◆ DATA ENTRIES ◆
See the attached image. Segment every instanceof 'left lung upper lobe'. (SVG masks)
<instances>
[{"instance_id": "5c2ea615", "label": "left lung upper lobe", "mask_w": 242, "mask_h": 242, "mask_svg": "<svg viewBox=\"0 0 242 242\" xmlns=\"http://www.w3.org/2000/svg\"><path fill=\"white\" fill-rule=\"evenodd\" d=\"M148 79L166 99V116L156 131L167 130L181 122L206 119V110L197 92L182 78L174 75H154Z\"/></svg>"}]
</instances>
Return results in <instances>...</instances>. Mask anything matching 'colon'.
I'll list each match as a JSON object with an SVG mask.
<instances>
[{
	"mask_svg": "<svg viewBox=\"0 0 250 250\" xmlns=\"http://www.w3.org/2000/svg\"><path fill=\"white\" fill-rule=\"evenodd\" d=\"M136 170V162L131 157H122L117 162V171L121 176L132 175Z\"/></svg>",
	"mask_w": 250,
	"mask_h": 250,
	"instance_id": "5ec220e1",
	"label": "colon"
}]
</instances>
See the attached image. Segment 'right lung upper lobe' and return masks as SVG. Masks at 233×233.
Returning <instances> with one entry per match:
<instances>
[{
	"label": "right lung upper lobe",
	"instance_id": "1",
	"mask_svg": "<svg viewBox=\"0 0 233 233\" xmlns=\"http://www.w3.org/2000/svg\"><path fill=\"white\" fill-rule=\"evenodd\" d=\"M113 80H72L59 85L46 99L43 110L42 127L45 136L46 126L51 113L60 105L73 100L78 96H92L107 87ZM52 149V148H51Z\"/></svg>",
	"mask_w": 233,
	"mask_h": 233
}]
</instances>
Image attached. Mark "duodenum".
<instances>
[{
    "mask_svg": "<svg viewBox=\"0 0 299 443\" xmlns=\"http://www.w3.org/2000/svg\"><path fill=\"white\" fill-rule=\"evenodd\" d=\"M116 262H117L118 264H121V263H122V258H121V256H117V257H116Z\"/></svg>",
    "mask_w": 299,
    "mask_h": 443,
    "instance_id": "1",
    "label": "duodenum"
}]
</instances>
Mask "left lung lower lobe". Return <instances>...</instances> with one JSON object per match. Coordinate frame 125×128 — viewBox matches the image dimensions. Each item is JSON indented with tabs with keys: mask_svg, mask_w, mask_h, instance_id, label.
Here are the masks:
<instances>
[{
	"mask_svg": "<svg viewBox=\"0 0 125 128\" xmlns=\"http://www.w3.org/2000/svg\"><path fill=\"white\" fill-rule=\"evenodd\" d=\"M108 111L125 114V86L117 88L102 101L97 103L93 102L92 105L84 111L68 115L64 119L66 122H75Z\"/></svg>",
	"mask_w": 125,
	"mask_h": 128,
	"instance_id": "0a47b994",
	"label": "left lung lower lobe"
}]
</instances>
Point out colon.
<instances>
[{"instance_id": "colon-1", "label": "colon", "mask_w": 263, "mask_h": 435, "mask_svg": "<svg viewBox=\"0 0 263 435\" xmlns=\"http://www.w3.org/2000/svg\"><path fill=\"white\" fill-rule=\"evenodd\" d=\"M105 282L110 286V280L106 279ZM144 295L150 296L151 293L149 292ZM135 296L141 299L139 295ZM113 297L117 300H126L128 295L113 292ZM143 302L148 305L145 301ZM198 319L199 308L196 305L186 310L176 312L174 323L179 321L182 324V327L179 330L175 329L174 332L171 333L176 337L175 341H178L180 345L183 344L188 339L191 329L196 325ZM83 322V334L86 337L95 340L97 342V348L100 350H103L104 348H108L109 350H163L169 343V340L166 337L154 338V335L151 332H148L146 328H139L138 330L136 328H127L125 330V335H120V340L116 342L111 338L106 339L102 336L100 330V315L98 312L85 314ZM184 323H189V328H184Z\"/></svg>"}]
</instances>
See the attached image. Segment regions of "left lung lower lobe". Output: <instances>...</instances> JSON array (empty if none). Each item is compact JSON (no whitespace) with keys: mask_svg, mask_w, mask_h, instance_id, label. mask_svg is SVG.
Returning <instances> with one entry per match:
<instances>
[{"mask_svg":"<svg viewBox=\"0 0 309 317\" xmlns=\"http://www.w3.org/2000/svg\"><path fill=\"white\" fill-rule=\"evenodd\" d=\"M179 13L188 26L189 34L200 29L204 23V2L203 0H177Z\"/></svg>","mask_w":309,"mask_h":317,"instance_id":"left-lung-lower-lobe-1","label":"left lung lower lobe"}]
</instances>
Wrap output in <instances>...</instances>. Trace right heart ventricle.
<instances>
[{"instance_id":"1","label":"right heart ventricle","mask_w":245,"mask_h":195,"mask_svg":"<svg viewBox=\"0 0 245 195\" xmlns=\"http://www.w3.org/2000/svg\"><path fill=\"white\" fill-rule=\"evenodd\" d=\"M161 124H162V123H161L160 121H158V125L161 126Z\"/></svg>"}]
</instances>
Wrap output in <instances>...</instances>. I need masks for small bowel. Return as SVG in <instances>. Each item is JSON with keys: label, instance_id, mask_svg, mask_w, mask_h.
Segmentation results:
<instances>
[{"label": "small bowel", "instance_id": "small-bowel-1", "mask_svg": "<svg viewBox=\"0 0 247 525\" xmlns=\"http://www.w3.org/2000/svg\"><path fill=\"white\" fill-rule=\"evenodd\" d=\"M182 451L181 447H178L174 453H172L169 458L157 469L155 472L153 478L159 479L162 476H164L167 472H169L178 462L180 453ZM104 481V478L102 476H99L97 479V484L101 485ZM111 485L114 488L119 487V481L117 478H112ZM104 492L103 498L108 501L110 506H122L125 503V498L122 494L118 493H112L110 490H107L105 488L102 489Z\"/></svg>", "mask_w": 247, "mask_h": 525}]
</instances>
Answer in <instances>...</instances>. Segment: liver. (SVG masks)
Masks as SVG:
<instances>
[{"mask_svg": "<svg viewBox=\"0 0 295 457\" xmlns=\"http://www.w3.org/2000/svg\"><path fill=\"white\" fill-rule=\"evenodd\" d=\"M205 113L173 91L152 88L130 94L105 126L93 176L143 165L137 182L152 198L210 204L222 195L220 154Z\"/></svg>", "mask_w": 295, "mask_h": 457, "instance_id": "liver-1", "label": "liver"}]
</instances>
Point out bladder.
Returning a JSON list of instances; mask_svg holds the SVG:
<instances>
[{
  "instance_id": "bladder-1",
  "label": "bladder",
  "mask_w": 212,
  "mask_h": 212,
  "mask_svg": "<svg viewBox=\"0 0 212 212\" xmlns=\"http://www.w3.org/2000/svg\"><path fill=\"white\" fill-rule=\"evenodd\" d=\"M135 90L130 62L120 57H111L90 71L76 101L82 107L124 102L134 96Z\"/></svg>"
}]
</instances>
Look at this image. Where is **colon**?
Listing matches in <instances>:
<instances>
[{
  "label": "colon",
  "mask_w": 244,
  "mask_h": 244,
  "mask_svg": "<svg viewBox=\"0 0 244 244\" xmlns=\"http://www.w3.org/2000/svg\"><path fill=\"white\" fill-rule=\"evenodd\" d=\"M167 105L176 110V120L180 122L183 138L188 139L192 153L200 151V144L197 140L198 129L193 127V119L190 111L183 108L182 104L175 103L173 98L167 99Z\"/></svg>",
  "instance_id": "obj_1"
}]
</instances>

◆ YOUR TASK ◆
Copy out the part of the listing above that opens with the line containing "Point out bladder." and closes with the last line of the listing, keeping every character unchanged.

◆ OUTPUT ◆
Point out bladder.
Returning a JSON list of instances; mask_svg holds the SVG:
<instances>
[{
  "instance_id": "bladder-1",
  "label": "bladder",
  "mask_w": 212,
  "mask_h": 212,
  "mask_svg": "<svg viewBox=\"0 0 212 212\" xmlns=\"http://www.w3.org/2000/svg\"><path fill=\"white\" fill-rule=\"evenodd\" d=\"M135 90L130 62L120 57H111L90 71L76 101L82 107L124 102L134 96Z\"/></svg>"
}]
</instances>
Look at this image. Where is **colon**?
Listing matches in <instances>:
<instances>
[{
  "label": "colon",
  "mask_w": 244,
  "mask_h": 244,
  "mask_svg": "<svg viewBox=\"0 0 244 244\" xmlns=\"http://www.w3.org/2000/svg\"><path fill=\"white\" fill-rule=\"evenodd\" d=\"M167 105L176 110V120L180 122L183 138L188 139L192 153L200 151V144L197 140L198 129L193 127V119L190 111L183 108L182 104L175 103L173 98L167 99Z\"/></svg>",
  "instance_id": "obj_1"
}]
</instances>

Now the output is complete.